Islander Jennie Lindland recently graduated from the Cambridge/Northeastern Police Academy, and is now officially sworn in as an officer at Babson College.
Lindland was part of an emerging curriculum for police academies that focuses on the current problems facing officers in America. The training highlights new methods of teaching that include substance abuse and psychological and mental issues.
“Police need to be trained to de-escalate situations, not escalate them through force,” said Julie Brewer, Lindland’s mother.
Issues of race and gender are addressed in a way that encourages respect and care toward minorities and members of the LGBTQ community, Brewer said.
Another facet of the new programming involves getting officers out into the community and refining their community relations. “These are things that defuse tension and reduce stress on these officers and the public,” Brewer said. “She’s always been the overachiever, and she has really done an incredible thing this time.”
Brewer commented on all the hard work and dedication it took for Lindland to get to this point, saying that she never doubted her daughter’s abilities.
“She’s been through a lot to get this achievement, and I couldn’t be more proud of her,” Brewer said.

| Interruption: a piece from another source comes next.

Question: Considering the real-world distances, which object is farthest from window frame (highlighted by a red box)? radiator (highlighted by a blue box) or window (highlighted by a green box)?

According to Brewer, Lindland is the youngest of six siblings, and has wanted to be a police officer since she was 14 years old. “It’s always been a dream of hers, and she plans on taking it even further,” Brewer said.
Lindland said that after her rigourous 20-week course, she feels “incredibly lucky” she was able to reach this level of achievement. The course included scenario-based learning and role play that taught students hands-on communication skills.
Lindland said she loves her position and team at Babson College, and is grateful to be part of a dedicated staff.
She thanked everyone who made her journey through the academy possible. “I wouldn’t have been able to do it without everyone supporting me and reassuring me,” Lindland said.